Iraq’s prime minister on Saturday announced plans for a $17 billion regional transportation project intended to facilitate the flow of goods from Asia to Europe.
The announcement was made at a one-day conference in Baghdad that convened transport ministers and representatives from Iraq, the Gulf countries, Türkiye, Iran, Syria, and Jordan.
Iraqi Prime Minister Mohammed Shia al-Sudani said the planned Development Road project would facilitate the movement of goods from the Gulf to Europe by way of the Grand Faw Port in Basra, in southern Iraq, which would be connected to Türkiye, then to Europe, through a network of railways and highways.
A centerpiece of the project will be the development of the Grand Faw Port and a "smart industrial city" adjacent to it, Sudani said.
The planned project, which would involve the construction of about 1,200 km (about 745 miles) of railways and highways, will be "an economic lifeline and a promising opportunity for the convergence of interests, history, and cultures," said Sudani, adding it will "make our countries a source for modern industries and goods."
Iraq's government envisions high-speed trains moving goods and passengers at up to 300 kilometers (186.41 miles) per hour, links to local industry hubs and an energy component that could include oil and gas pipelines.
It would mark a significant departure from the country's existing aged transport network.
Iraq's train service currently operates a handful of lines, including slow oil freight and a single overnight passenger train that trundles from Baghdad to Basra, taking 10 to 12 hours to cover 500 kilometers.
"The Development Road is not just a road to move goods or passengers. This road opens the door to development of vast areas of Iraq," Farhan al-Fartousi, director general of the General Company for Ports of Iraq, told Reuters.
The Grand Faw Port, which was devised over a decade ago, is halfway to completion, he said.

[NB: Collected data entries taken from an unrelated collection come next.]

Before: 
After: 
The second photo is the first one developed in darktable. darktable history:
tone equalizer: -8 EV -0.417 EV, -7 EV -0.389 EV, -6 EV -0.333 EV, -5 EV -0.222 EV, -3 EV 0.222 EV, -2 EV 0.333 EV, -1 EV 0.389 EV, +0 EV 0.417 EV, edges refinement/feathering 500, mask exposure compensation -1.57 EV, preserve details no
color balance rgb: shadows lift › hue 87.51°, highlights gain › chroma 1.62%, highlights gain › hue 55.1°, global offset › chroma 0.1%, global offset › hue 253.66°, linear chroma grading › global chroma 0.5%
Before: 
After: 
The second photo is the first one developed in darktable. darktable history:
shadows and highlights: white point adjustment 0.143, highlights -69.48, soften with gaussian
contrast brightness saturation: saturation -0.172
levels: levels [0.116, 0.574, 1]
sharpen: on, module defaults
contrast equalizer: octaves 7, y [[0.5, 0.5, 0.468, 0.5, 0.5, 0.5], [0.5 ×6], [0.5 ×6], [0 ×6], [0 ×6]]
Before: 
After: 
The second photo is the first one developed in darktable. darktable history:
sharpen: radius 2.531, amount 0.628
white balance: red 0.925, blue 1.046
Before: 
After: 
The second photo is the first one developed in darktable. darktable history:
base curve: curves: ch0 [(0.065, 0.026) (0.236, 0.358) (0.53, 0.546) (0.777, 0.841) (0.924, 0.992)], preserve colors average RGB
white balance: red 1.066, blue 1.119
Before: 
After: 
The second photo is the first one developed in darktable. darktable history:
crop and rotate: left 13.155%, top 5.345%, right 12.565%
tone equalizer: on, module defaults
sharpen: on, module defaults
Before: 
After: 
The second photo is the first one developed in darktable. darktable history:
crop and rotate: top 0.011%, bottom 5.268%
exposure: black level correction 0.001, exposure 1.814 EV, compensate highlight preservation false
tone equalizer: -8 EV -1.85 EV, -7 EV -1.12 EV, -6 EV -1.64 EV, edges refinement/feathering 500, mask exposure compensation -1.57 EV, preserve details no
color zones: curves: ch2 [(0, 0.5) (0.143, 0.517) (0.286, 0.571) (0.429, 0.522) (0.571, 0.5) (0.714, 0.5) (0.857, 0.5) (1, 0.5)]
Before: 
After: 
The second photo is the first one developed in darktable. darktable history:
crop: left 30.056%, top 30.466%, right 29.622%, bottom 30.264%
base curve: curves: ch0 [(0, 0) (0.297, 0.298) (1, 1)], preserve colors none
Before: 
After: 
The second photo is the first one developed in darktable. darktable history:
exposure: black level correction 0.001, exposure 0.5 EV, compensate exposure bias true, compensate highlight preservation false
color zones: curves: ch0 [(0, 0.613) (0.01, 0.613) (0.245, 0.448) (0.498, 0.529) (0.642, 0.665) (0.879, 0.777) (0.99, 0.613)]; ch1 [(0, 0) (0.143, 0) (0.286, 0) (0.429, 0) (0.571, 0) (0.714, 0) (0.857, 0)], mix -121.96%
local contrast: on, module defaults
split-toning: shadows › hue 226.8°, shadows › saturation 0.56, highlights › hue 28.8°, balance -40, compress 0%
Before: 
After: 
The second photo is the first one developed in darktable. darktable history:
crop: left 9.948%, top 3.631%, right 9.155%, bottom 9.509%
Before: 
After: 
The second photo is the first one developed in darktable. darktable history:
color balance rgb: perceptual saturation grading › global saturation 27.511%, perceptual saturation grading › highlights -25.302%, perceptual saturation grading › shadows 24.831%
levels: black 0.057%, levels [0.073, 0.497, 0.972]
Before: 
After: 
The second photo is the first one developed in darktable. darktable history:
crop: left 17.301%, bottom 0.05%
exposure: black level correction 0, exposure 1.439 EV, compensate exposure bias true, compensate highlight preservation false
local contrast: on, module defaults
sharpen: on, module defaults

Passenger transport between Iraq and Europe harkens back to grand plans at the turn of the 20th century to create a Baghdad to Berlin express.
"We will make this line active again and tie it to other countries," Fartousi added.
If work starts early next year, the project would be completed in 2029, Fartousi revealed.
"Even if Iraq was absent for a year or two or a decade or two, it must return one day or another. Hopefully these days are the beginning of the return of Iraq," he stressed.
The countries participating in Saturday's conference agreed to establish joint technical committees to move the project forward.